## Try it
Each line below from the one containing "middle tip: (508, 184)" through the one containing "pinky tip: (541, 258)" should be output exactly as it stands, and no other line should appear.

## Data provided

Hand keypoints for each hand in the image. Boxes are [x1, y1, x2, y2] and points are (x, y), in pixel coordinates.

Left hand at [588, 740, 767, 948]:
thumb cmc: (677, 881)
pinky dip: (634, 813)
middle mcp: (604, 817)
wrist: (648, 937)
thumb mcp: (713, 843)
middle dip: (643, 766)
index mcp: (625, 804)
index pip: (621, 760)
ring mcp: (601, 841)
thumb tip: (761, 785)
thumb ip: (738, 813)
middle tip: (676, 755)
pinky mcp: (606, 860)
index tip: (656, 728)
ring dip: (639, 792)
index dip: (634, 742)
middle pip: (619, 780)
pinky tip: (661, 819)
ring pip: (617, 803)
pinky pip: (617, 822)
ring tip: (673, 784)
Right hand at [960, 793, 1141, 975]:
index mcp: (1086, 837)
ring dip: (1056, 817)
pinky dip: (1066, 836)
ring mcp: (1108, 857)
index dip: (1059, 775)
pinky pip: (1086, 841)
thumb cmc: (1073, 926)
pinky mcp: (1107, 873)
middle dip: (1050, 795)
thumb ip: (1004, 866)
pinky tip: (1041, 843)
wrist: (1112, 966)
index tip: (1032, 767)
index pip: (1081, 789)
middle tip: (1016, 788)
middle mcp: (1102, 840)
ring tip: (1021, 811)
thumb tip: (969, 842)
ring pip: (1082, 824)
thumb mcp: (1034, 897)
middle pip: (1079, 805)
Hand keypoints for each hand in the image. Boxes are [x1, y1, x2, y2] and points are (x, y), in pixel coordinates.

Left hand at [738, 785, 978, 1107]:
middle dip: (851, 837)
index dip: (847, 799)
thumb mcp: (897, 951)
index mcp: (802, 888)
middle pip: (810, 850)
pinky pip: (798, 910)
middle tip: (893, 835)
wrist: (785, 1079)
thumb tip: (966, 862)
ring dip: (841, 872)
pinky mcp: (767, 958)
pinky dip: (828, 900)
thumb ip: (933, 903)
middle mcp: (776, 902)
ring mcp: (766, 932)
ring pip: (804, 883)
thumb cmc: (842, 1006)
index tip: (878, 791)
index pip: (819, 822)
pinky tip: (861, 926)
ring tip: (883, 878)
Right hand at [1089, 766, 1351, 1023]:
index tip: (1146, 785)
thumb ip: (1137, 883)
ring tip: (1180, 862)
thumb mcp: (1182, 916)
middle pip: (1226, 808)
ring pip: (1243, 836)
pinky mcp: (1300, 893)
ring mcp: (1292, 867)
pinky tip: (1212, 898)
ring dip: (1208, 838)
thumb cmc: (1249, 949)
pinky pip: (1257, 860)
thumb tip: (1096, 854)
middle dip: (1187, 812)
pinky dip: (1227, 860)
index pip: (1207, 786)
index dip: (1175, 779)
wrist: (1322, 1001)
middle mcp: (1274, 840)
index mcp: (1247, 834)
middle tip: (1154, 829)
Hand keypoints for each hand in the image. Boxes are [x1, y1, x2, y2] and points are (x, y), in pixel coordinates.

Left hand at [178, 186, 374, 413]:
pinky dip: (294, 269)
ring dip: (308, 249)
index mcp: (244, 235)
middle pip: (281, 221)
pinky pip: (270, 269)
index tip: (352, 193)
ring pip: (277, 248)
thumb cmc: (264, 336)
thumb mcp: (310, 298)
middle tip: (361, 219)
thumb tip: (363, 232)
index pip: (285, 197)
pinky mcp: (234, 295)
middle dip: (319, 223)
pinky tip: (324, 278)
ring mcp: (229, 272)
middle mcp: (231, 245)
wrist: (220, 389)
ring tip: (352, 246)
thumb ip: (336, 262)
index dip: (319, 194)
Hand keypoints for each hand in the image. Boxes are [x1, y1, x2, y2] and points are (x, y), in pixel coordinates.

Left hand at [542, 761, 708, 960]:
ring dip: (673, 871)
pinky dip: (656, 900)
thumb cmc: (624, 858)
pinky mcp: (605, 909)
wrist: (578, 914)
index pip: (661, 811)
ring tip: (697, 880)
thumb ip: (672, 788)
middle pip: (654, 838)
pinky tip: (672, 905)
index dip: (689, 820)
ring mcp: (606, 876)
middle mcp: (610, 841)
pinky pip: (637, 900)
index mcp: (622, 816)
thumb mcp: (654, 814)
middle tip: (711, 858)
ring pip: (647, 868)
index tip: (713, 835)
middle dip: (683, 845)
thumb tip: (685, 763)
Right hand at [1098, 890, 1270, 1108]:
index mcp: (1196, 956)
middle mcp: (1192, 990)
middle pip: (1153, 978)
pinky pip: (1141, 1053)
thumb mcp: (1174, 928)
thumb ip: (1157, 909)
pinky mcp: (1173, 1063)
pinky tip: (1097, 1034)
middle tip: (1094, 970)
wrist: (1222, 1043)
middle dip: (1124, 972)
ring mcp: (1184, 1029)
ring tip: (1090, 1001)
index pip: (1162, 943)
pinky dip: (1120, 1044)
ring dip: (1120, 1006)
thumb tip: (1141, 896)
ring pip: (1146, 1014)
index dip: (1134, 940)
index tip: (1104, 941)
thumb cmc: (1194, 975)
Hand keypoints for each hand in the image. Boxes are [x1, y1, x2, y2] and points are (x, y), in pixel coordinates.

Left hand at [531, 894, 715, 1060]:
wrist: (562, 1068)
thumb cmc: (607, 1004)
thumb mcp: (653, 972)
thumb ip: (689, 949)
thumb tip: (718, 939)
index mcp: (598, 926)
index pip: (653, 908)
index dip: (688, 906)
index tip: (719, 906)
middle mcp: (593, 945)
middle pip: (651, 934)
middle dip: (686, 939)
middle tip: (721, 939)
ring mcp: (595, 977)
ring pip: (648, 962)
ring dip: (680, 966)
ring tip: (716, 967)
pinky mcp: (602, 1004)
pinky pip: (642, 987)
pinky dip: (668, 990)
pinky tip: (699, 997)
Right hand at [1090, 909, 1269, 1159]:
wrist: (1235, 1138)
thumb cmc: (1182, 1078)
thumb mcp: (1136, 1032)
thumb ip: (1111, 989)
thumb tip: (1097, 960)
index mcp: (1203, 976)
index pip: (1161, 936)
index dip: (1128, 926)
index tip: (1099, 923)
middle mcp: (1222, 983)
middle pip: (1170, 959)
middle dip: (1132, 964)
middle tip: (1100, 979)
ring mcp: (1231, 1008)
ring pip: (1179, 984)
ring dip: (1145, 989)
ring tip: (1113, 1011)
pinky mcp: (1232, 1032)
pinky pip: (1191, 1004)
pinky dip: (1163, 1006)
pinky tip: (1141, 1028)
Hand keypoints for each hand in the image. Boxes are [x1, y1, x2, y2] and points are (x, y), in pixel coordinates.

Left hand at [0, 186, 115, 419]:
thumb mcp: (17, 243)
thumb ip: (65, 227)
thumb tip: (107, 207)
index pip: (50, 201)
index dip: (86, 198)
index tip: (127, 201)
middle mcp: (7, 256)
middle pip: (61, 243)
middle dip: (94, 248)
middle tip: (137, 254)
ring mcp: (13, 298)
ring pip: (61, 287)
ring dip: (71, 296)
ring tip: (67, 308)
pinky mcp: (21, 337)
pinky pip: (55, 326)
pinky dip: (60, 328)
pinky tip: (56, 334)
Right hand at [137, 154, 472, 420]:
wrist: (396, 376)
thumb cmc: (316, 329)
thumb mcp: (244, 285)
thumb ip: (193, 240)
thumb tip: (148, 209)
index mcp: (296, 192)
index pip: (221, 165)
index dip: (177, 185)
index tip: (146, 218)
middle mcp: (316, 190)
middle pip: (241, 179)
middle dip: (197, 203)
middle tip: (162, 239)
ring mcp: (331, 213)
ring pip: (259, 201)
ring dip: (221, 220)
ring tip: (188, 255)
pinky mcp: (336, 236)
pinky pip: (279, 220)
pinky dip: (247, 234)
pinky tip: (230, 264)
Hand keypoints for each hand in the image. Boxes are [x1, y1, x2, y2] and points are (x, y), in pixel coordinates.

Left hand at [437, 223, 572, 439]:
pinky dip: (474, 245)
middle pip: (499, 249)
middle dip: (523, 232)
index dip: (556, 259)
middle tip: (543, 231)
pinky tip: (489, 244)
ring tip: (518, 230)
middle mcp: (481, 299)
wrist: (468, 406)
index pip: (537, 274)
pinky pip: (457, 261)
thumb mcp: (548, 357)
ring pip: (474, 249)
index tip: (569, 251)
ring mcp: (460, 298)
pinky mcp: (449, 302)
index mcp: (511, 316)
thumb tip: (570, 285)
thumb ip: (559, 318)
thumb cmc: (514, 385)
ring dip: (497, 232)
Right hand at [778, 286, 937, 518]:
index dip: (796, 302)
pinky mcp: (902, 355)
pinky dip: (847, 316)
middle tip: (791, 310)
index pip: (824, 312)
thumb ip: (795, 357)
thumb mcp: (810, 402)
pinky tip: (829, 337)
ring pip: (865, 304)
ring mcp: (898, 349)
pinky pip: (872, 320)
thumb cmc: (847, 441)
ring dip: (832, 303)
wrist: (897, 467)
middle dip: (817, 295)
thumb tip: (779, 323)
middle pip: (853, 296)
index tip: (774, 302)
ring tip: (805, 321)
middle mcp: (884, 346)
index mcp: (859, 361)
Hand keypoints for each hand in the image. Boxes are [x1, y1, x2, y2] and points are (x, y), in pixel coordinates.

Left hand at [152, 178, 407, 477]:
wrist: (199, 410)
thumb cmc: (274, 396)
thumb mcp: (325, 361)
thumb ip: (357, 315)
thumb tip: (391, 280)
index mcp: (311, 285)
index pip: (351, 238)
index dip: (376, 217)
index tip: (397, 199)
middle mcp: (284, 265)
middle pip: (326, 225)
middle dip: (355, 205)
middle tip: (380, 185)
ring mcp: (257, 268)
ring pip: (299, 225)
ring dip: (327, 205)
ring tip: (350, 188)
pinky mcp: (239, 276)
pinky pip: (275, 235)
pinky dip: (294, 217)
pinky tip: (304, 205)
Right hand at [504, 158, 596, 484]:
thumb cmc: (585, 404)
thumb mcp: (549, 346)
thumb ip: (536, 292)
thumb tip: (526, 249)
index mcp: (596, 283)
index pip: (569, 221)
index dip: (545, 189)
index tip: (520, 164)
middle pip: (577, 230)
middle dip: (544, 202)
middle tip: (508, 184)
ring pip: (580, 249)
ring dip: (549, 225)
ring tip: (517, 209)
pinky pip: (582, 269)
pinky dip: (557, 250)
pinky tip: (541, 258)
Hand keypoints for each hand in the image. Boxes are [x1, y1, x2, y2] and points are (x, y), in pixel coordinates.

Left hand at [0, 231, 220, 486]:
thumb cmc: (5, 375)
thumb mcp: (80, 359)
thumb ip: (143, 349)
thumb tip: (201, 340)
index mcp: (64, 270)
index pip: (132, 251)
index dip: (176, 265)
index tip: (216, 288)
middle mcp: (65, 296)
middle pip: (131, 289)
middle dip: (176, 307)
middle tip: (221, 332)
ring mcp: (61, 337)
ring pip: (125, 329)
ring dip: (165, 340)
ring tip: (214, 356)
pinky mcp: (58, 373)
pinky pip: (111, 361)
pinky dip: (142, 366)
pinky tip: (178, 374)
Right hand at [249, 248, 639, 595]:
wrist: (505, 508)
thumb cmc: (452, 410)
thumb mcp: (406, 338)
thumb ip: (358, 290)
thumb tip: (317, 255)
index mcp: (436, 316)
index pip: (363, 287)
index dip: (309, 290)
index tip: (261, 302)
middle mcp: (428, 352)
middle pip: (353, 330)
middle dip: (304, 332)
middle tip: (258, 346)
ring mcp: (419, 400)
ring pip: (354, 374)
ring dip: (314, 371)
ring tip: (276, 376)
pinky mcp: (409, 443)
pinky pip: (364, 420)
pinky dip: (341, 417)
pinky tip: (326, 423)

## Problem solution
middle tip: (508, 184)
ring pip: (580, 249)
ring dip: (549, 225)
ring tip: (517, 209)
pinky pip: (582, 269)
pinky dip: (557, 250)
pinky tip: (541, 258)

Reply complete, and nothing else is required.